= PROBLEM TO SOLVE =
Copy the records from their beginning through the line containing "14: (416, 536)", inclusive, swapping "top-left" for "upper-left" and leaving everything else unchanged.

= GIVEN DATA =
────────────────────────────────────────

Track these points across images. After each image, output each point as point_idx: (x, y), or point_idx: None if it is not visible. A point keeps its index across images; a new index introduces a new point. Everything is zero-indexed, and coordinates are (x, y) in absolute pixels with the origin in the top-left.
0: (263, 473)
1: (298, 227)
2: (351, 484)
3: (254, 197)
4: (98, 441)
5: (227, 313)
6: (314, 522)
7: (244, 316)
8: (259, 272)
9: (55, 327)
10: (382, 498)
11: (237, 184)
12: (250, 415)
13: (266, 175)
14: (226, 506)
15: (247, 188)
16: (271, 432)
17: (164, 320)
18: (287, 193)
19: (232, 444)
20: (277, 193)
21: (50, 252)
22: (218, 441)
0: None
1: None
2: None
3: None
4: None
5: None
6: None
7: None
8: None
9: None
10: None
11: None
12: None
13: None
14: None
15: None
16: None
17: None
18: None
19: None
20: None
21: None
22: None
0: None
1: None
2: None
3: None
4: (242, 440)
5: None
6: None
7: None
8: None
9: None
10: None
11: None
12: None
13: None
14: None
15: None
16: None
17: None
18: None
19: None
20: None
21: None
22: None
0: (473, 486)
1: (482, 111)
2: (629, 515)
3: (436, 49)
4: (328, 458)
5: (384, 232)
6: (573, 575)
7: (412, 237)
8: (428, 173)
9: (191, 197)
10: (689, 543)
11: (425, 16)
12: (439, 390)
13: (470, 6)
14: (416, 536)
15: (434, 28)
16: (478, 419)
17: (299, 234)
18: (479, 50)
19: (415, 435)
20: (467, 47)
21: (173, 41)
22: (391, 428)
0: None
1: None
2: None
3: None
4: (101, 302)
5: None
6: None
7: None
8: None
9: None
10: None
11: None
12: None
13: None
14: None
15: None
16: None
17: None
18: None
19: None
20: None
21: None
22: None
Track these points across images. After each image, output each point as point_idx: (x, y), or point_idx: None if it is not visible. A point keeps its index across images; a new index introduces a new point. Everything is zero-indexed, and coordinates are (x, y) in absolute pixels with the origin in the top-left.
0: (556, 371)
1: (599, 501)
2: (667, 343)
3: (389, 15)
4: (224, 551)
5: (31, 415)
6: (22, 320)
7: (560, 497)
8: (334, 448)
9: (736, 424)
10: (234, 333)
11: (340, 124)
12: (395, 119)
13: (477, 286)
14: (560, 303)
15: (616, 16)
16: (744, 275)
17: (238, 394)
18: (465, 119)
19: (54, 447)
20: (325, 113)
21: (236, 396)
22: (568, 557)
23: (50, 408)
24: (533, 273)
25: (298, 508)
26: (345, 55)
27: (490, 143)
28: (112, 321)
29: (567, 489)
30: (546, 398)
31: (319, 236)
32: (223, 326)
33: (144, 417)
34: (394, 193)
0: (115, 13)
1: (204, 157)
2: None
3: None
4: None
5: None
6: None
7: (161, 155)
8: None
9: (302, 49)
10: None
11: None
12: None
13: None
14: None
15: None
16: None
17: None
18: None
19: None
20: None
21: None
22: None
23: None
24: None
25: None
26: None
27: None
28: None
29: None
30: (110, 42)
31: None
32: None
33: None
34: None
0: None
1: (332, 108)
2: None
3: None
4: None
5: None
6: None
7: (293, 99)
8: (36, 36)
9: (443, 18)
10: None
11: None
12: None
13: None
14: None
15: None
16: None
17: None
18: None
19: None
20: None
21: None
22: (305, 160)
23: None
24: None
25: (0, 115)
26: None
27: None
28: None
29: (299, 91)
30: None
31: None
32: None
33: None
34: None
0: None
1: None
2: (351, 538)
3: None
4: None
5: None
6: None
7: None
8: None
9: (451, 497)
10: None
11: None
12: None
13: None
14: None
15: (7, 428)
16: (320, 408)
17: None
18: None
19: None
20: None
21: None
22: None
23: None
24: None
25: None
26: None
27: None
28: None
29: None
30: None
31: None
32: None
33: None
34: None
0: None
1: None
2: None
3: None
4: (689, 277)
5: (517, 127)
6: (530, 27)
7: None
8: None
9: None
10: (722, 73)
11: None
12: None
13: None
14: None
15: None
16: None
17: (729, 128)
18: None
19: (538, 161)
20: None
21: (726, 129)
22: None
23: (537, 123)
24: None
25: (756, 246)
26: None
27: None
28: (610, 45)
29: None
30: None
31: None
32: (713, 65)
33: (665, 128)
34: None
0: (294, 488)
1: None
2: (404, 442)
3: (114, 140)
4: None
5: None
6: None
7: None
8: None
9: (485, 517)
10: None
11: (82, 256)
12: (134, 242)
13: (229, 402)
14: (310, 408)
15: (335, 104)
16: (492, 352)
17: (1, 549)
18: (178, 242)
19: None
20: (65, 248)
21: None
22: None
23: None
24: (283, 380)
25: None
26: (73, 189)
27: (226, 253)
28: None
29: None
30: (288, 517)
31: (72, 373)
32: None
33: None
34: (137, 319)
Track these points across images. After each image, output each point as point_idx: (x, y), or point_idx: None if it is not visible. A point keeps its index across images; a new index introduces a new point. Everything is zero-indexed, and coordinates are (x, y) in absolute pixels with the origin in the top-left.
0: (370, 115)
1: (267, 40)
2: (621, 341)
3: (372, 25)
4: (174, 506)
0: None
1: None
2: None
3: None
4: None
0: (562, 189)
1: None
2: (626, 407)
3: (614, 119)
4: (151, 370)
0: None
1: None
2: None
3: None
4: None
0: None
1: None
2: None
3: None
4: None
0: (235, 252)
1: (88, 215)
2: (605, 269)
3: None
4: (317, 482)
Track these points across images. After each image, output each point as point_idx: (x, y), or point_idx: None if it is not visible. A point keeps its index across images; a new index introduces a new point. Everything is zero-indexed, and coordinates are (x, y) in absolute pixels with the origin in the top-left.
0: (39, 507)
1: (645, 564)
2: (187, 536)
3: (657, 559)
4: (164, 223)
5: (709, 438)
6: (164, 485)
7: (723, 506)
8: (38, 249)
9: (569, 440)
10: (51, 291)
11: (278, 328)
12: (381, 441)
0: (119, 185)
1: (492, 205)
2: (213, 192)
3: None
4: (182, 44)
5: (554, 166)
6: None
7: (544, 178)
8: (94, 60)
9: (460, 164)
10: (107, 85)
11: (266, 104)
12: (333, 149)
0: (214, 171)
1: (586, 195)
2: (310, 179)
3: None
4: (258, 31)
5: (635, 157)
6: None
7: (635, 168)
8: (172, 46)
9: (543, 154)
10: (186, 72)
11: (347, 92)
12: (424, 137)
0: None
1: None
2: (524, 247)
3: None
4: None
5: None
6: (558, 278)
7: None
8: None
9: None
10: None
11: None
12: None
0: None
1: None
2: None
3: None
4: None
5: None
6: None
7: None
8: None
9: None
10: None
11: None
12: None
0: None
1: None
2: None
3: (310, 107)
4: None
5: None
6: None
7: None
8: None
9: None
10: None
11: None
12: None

────────────────────────────────────────

= COMPLETE ANSWER =
Track these points across images. After each image, output each point as point_idx: (x, y), or point_idx: None if it is not visible. A point keeps its index across images; a new index introduces a new point. Everything is zero-indexed, and coordinates are (x, y) in absolute pixels with the origin in the upper-left.
0: (263, 473)
1: (298, 227)
2: (351, 484)
3: (254, 197)
4: (98, 441)
5: (227, 313)
6: (314, 522)
7: (244, 316)
8: (259, 272)
9: (55, 327)
10: (382, 498)
11: (237, 184)
12: (250, 415)
13: (266, 175)
14: (226, 506)
15: (247, 188)
16: (271, 432)
17: (164, 320)
18: (287, 193)
19: (232, 444)
20: (277, 193)
21: (50, 252)
22: (218, 441)
0: None
1: None
2: None
3: None
4: None
5: None
6: None
7: None
8: None
9: None
10: None
11: None
12: None
13: None
14: None
15: None
16: None
17: None
18: None
19: None
20: None
21: None
22: None
0: None
1: None
2: None
3: None
4: (242, 440)
5: None
6: None
7: None
8: None
9: None
10: None
11: None
12: None
13: None
14: None
15: None
16: None
17: None
18: None
19: None
20: None
21: None
22: None
0: (473, 486)
1: (482, 111)
2: (629, 515)
3: (436, 49)
4: (328, 458)
5: (384, 232)
6: (573, 575)
7: (412, 237)
8: (428, 173)
9: (191, 197)
10: (689, 543)
11: (425, 16)
12: (439, 390)
13: (470, 6)
14: (416, 536)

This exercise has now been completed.